La question de la mémoire et de la mémorialisation a été reposée en Afrique du Sud à la suite du massacre de Marikana, en août 2012. La mort de trente-quatre mineurs en grève abattus par la police a marqué le pays et éveillé des tensions relatives à la mémoire nationale et la persistance du passé dans le présent. Dans le contexte post-apartheid, les processus mémoriels opposent habituellement un passé marqué par la violence et l'oppression à un présent envisagé comme démocratique et égalitaire. Pourtant, les échos ressentis entre Marikana et les massacres de l'apartheid (Sharpeville en tête) ont créé une collusion entre passé et présent, qui a eu pour effet la peur quasi-immédiate de voir effacer le souvenir de Marikana, et la nécessité ressentie comme urgence d'assurer ce que nous proposons d'appeler une « mémorialisation du présent ».

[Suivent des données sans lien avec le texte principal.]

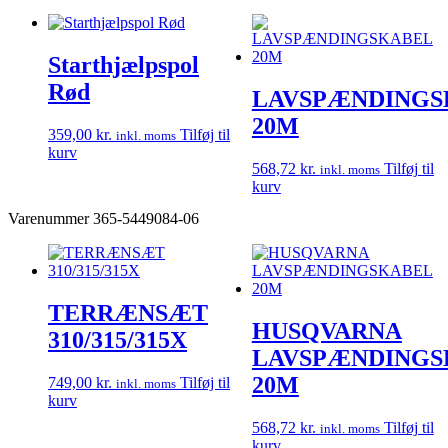
Starthjælpspol
Rød
LAVSPÆNDINGS
20M
359,00
kr.
Tilføj til
inkl. moms
kurv
568,72
kr.
Tilføj til
inkl. moms
kurv
Varenummer
365-5449084-06
TERRÆNSÆT
HUSQVARNA
310/315/315X
LAVSPÆNDINGS
20M
749,00
kr.
Tilføj til
inkl. moms
kurv
568,72
kr.
Tilføj til
inkl. moms
kurv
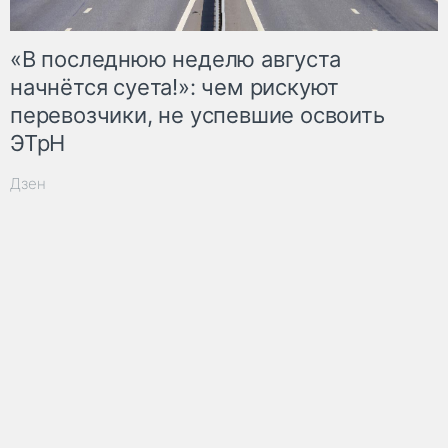
«В последнюю неделю августа
начнётся суета!»: чем рискуют
перевозчики, не успевшие освоить
ЭТрН
Дзен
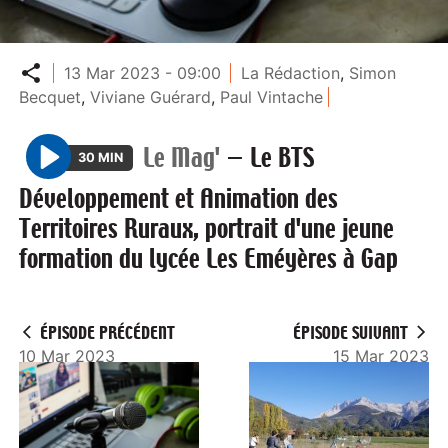
Partager
13 Mar 2023 - 09:00
La Rédaction
,
Simon
Becquet
,
Viviane Guérard
,
Paul Vintache
Le Mag'
—
Le BTS
30 MIN
P
Développement et Animation des
l
Territoires Ruraux, portrait d'une jeune
a
formation du lycée Les Eméyères à Gap
y
ÉPISODE PRÉCÉDENT
ÉPISODE SUIVANT
10 Mar 2023
15 Mar 2023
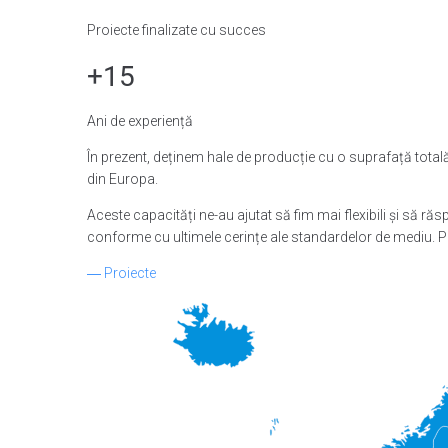
Proiecte finalizate cu succes
+15
Ani de experiență
În prezent, deținem hale de producție cu o suprafață totală
din Europa.
Aceste capacități ne-au ajutat să fim mai flexibili și să răs
conforme cu ultimele cerințe ale standardelor de mediu. P
―
Proiecte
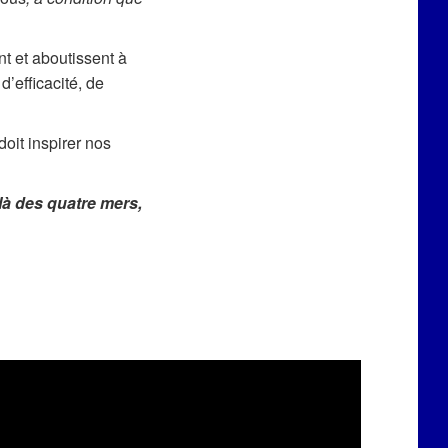
t et aboutissent à
’efficacité, de
oit inspirer nos
là des quatre mers,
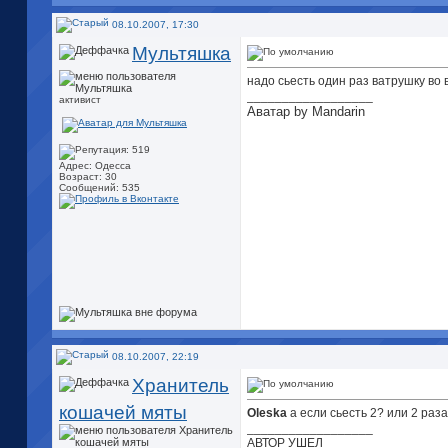
08.10.2007, 17:30
Мультяшка
надо сьесть один раз ватрушку во
__________________
активист
Аватар by Mandarin
Адрес: Одесса
Возраст: 30
Сообщений: 535
08.10.2007, 22:19
Хранитель
кошачей мяты
Oleska
а если сьесть 2? или 2 раз
__________________
АВТОР УШЕЛ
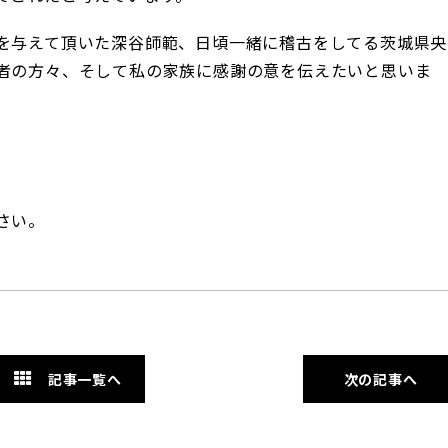
を与えて頂いた深谷師範、日頃一緒に稽古をしてる茨城県央
者の方々、そして私の家族に感謝の意を伝えたいと思いま
さい。
記事一覧へ
次の記事へ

Nous proposons ici l'analyse d'œuvres d'artistes engagés dans cette mémorialisation. Marqués par l'héritage de la lutte contre l'apartheid, mais mobilisant de nouvelles formes et formats (audiovisuels, performatifs et d'arts de rue), ces nouvelles générations d'artistes proposent l'art comme remède à une supposée amnésie sud-africaine. Parmi ces projets, nous proposons de mettre en avant deux films : un documentaire à portée internationale, Miners Shot Down (Rehad Desai, 2014), un documentaire expérimental d'Aryan Kaganof, Night is Coming (2014), ainsi que deux projets situés dans l'espace public : Rotting Treasures, une performance de Khanyisile Mbongwa et Lindokuhle Nkosi créée pour le festival Infecting the City ainsi, enfin, que les travaux du collectif de street art Tokolos Stencils.
Nous nous proposons d'analyser les stratégies de mise en scène développées par ces artistes pour poser la question de la mémoire à l'inverse : en s'assurant de la préservation du souvenir, les artistes se posent ici comme faiseurs, ou transmetteurs, de mémoire, s'inscrivant à l'origine d'un héritage à laisser aux générations présentes et futures.